EXTRAIT DU TEXTE ::

====================

Comme annoncé dans la chronique de son ouvrage, je référence ici certaines données rapportées par Thierry Pech dans son livre Le temps des Riches. Il s’agit d’un index, pas d’une évaluation critique. Les sources sont communiquées autant que possible, avec un lien vers le document original quand il est disponible. Le livre est découpé de telle sorte que les données chiffrées sont concentrées dans les sept premiers chapitres.
Chapitre 1 – Le club des 0,01%
Page 21 Une étude récente de l’INSEE "Les très hauts revenus : des différences de plus en plus marquées entre 2004 et 2007." De mémoire, elle a déjà été citée sur ce blog peu après sa sortie. Pech souligne un point intéressant : c’est la première étude de l’INSEE sur les riches depuis sa création en 1946.
Page 25. Quand on gagne 3 000€ par mois (par tête), on fait partie des 10% d’individus ayant les revenus les plus élevés en France. Une statistique assez connue. Cela représente deux fois le revenu médian.
Page 26. Pour faire partie des 5% les plus riches, il faut percevoir 5 400€ ou plus par mois. Et pour être dans les 1%, c’est 10 000 € mensuels. Pour accéder aux 0,01%, c’est 82 000€ mensuels. Les inégalités sont encore plus marquées à l’intérieur des 10% que dans les 90% restants.
Page 27. Une étude de 2011 du sociologue Olivier Godechot, "Finance and the Rise in Inequalities in France". En 1976, les riches (les 0,01% du haut) sont le plus souvent dans l’industrie (38%). En 2007, l’industrie ne représente plus que 14% des plus riches. La finance, 24% et les services aux entreprises 26%.
Page 28. Au Royaume-Uni, 70% de la hausse de la part de la masse salariale dans le centile supérieur est imputable aux salariés de la finance. Brian Bell & John Van Reenen, " ‘Bankers’ Pay and Extreme Wage Inequality in the UK".
Chapitre 2 – Les années folles
Page 34. Les différentes baisses d’impôt consentie depuis 2000 représentent 400 milliards de dette publique supplémentaire. Paul Champsaur & Jean-Philippe Cotis, "Rapport sur la situation des finances publiques", 2010.
Entre 2004 et 2007, les revenus déclarés des 90% les plus modestes ont progressé de 9%. Ceux des 1% de 16%. Ceux des 0,1% de 27%. Et ceux des 0,01% de 40%. Je n’ai pas vérifié, mais je pense que c’est le document de l’INSEE cité plus haut qui sert de base.
Chapitre 3 – Le travail et le patrimoine
Page 41. Pour 90% des Français, les revenus du patrimoine représentent 2,6% de leurs revenus. Pour les 0,01%, ces revenus représentent près de la moitié du revenu. Même remarque qu’au dessus, la source doit être le document de l’INSEE de 2010. On peut aussi se référer à Piketty-Landais-Saez pour ce genre d’informations.

====================

EXERCICE PROPOSÉ 1 ::
Les affirmations suivantes sont-elles conformes au texte sur Le temps des Riches ? Répondez par oui ou par non pour chacune, en citant mot pour mot le passage décisif.
(a) Il faut percevoir 10 000 € par mois pour faire partie des 1 % les plus riches.
(b) En 2007, l'industrie représentait encore 38 % des plus riches.
(c) Entre 2004 et 2007, les revenus déclarés des 0,01 % ont progressé de 27 %.
EXERCICE PROPOSÉ 2 ::
Poursuivez le texte sur Le temps des Riches à partir de sa dernière phrase.
La liste n'est d'aucune utilité ici.

ENTRÉES EXTRAITES ::
====================

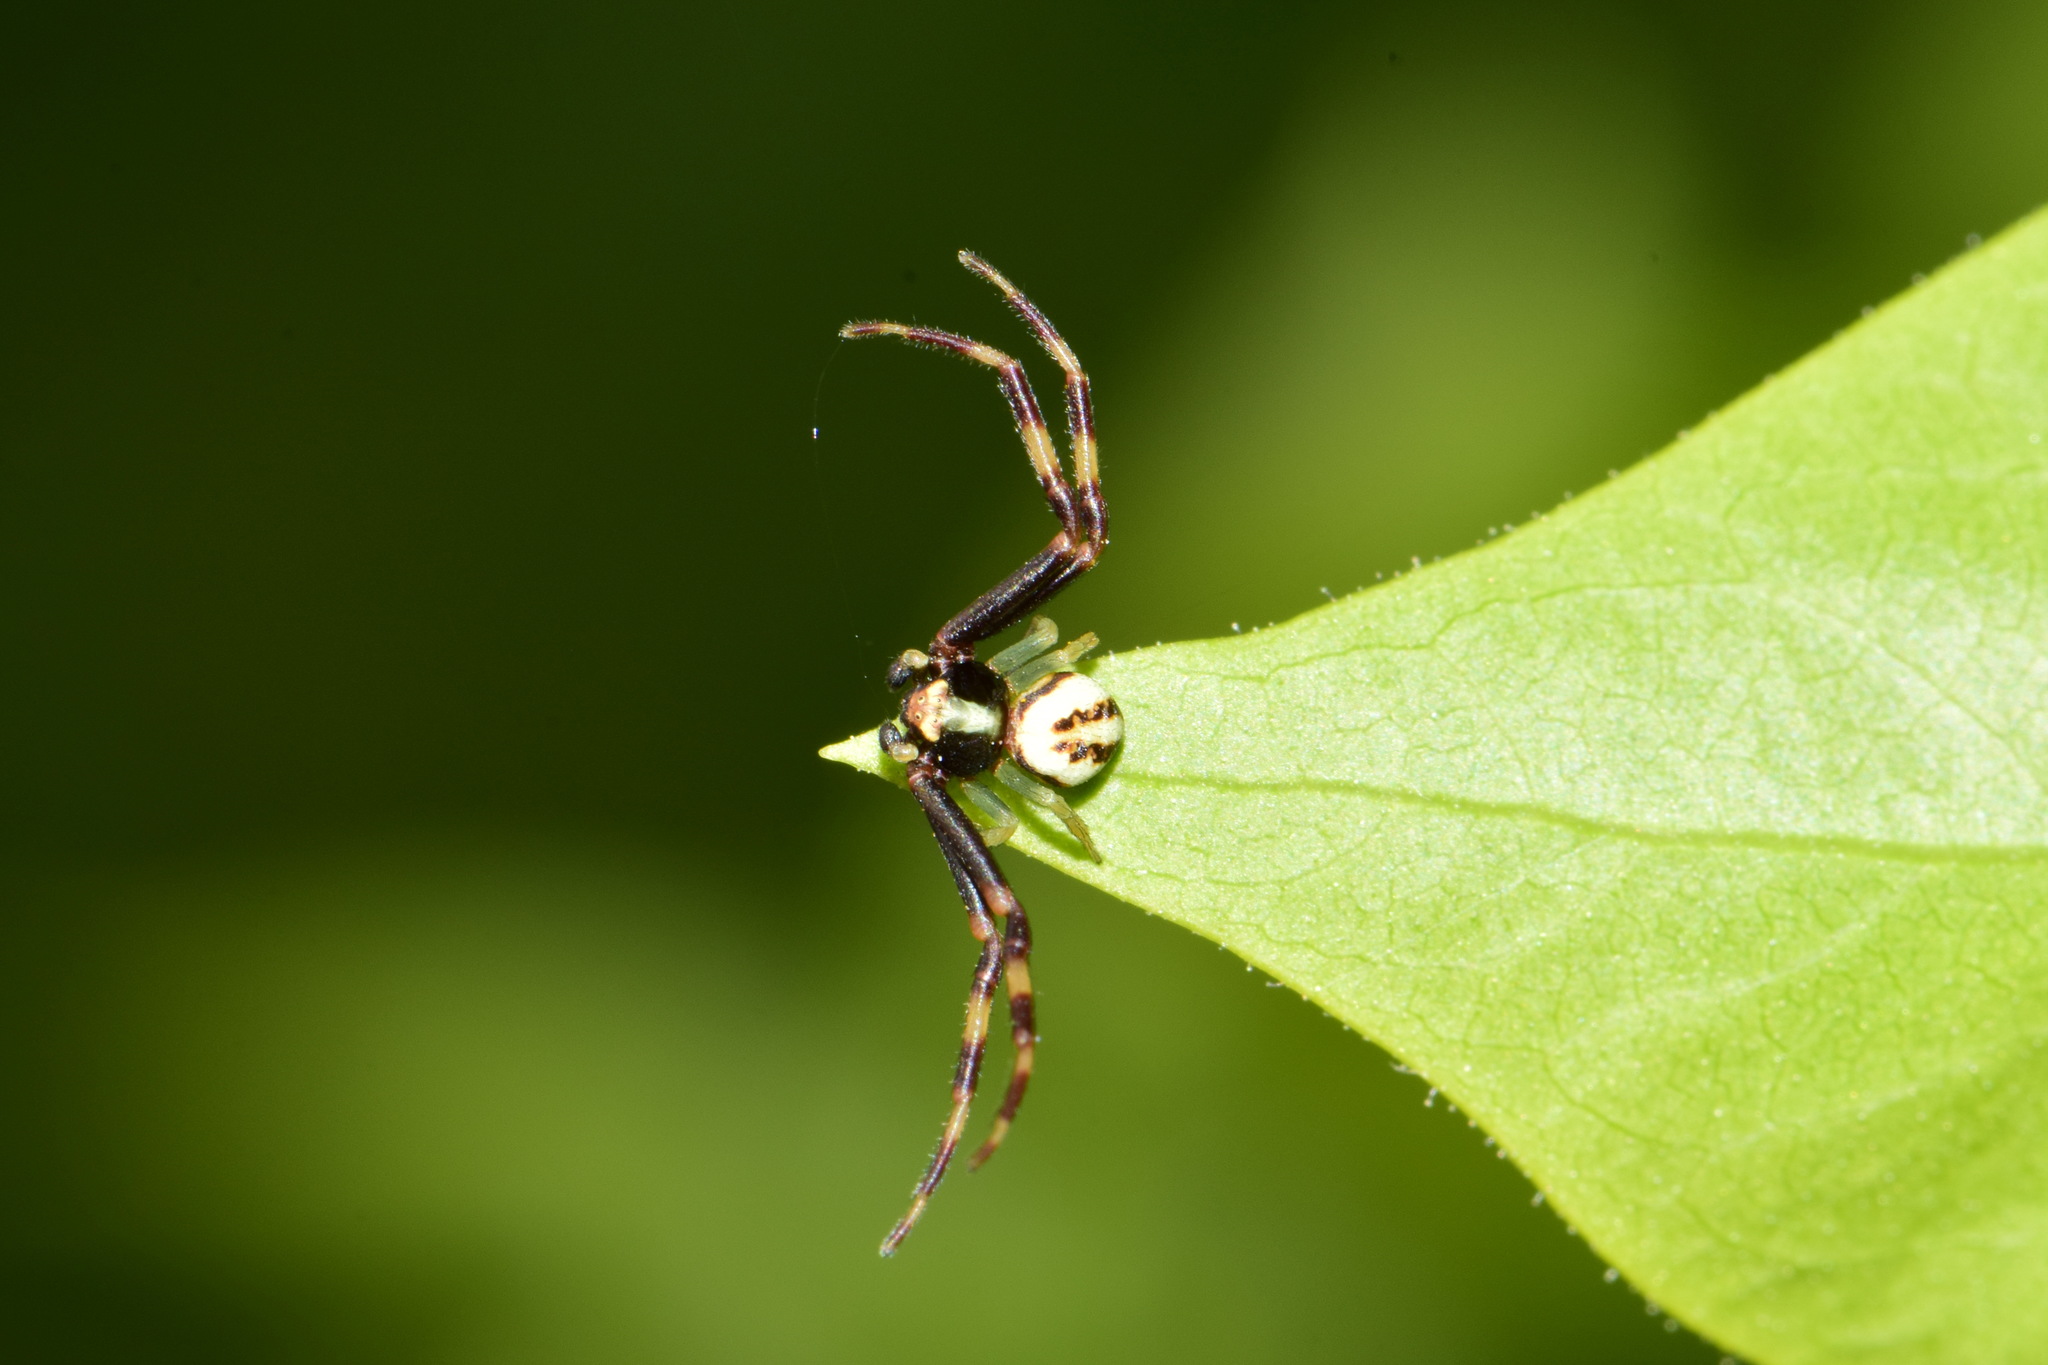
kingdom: Animalia
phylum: Arthropoda
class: Arachnida
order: Araneae
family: Thomisidae
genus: Misumena
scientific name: Misumena vatia
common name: Goldenrod crab spider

====================

RÉPONSE RÉDIGÉE 1 ::
(a) Oui : « Et pour être dans les 1%, c’est 10 000 € mensuels. »
(b) Non : « En 2007, l’industrie ne représente plus que 14% des plus riches. »
(c) Non : « Et ceux des 0,01% de 40%. »

RÉPONSE RÉDIGÉE 2 ::
En 2004, les dividendes perçus par les ménages français représentaient 58 milliards d’euros. En 2007, 69 milliards d’euros et 72% de cette hausse est allée aux 10% de ménages les plus riches.
Chapitre 4 – Le retour des rentiers
Pages 48 et 49. Entre 1900 et 1910, les 1% les plus aisés captaient 19% du revenu. En 1939, 13%. En 1950, 9%. En 1983, 7%. Elle repart à la hausse entre 1983 et 2000, pour se situer à 9%. L’argument est assez connu, il repose sur le livre de Thomas Piketty : "Les hauts revenus en France au XXième siècle". Ainsi que sur Piketty et Saez pour les Etats-Unis : "Income Inequality in the United States, 1913-1998". L’idée est que l’instauration d’impôts progressifs et quelques accidents historiques ont réduit les patrimoines au cours du 20ième siècle et que la baisse de l’imposition des plus riches depuis près de 20 ou 30 ans favorise leur reconstitution. Argument notamment repris dans Pour une révolution fiscale.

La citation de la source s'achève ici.